══ EXERCISE TEXT ══
Bug in the per-coordinate clipping?
vmarkovtsev opened this issue · 2 comments
The current code for per-coordinate clipping is this:
ratio = (exp_avg.abs() / (rho * bs * hess + 1e-15)).clamp(None,1)
param.addcmul_(exp_avg.sign(), ratio, value=step_size_neg)
Let's suppose that hess
carries negative values below -1e-15 / (rho * bs)
. In that case, exp_avg.abs() / (rho * bs * hess + 1e-15)
evaluates to a negative number, potentially a very big one. .clamp(None,1)
does not truncate the negative numbers, so they survive. exp_avg.sign() * ratio * step_size_neg
becomes either an unclipped positive (if exp_avg is negative) or an unclipped negative.
In my experiments, hess
has always been positive so this problem has never appeared. The paper, however, says that:
When any entry of ht is negative, ... = ηρ·sign(mt[i]), which is the same as stochastic momentum SignSGD.
So the negative hessian values should be clipped. WDYT?
hess
cannot be negative in SophiaG since it is the diagonal entries of the Gauss-Newton matrix, which has to be non-negative.
In the paper,
When any entry of ht is negative, ... = ηρ·sign(mt[i]), which is the same as stochastic momentum SignSGD.
deals with the potential negative entries of hess
for SophiaH. The Hessian estimator in SophiaH is estimating the diagonal of the actual Hessian matrix so it can contain some negative values.
Thanks for the explanation!
═══
EXERCISE BRIEF — Update the clipping bug report from "does not truncate" up to and including "an unclipped negative." by replacing "unclipped" with "unbounded" wherever it occurs, and give back the revised passage.
══ DATASET CONTENT ══
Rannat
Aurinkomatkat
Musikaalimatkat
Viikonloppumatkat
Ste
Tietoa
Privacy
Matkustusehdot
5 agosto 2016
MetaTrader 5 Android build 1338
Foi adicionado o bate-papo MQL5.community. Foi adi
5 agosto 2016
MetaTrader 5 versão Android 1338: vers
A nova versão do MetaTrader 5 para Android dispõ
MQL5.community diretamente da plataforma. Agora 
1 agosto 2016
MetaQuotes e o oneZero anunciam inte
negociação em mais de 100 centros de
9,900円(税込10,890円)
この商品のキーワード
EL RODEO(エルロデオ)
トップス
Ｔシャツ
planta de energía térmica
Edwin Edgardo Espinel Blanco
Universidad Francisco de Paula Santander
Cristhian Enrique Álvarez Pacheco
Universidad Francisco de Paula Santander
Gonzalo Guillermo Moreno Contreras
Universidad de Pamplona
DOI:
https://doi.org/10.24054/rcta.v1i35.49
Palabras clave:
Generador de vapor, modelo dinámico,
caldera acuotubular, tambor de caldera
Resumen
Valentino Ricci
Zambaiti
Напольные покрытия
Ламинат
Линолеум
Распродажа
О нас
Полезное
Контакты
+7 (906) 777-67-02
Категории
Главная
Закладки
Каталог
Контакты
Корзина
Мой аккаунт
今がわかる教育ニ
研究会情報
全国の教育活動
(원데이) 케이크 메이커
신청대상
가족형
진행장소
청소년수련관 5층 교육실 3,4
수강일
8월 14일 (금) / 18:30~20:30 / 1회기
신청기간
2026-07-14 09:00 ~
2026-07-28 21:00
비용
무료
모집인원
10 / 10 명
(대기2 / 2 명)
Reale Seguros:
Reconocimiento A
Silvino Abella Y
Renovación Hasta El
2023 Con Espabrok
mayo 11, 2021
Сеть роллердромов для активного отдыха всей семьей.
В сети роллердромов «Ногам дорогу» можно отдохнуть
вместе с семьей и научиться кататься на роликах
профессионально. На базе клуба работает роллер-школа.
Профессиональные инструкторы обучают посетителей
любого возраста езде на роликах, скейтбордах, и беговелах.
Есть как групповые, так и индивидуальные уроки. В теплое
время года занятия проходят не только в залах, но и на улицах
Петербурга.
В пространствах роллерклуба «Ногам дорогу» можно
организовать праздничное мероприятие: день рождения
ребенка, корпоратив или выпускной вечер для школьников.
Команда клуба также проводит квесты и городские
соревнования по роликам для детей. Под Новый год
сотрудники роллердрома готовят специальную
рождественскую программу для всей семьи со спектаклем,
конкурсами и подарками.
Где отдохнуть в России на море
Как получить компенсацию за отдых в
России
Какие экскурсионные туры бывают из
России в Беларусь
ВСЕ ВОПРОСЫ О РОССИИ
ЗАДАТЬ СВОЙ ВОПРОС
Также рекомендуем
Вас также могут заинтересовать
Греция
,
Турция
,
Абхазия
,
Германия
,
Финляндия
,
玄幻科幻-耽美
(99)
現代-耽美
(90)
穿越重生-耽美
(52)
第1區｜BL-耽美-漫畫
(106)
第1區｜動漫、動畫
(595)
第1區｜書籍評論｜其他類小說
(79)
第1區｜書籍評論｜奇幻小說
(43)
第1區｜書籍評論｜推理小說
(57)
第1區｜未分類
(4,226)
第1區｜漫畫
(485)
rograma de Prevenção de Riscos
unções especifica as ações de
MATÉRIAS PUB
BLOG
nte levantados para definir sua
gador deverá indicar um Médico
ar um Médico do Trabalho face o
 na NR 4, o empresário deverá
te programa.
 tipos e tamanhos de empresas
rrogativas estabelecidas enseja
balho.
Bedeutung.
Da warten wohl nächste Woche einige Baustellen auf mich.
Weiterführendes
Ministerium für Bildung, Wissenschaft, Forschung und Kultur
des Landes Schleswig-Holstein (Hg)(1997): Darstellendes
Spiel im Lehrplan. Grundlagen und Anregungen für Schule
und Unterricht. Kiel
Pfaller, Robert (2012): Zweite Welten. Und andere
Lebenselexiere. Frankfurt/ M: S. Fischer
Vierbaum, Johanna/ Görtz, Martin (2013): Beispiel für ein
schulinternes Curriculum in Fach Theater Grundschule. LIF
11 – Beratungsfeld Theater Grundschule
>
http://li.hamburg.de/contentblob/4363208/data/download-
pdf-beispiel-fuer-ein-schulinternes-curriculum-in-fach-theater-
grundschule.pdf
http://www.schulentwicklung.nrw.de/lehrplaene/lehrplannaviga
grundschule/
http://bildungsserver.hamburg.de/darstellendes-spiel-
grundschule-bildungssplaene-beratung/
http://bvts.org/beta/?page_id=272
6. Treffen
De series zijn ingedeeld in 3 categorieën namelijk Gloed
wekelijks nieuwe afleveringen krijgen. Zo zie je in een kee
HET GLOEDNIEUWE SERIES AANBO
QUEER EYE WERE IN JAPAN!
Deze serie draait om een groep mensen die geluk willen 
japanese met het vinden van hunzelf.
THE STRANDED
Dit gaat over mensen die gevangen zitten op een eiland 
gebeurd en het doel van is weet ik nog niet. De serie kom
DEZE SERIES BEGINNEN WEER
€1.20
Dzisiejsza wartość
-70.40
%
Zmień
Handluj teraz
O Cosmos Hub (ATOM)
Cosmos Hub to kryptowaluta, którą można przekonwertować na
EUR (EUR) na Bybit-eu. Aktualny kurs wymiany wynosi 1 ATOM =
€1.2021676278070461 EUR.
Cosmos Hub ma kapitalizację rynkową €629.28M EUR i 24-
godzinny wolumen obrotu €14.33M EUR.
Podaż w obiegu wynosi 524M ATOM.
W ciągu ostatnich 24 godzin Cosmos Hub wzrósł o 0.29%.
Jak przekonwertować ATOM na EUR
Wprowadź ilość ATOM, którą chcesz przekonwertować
═══
RESULT OF THE TASK —
does not truncate the negative numbers, so they survive. exp_avg.sign() * ratio * step_size_neg
becomes either an unbounded positive (if exp_avg is negative) or an unbounded negative.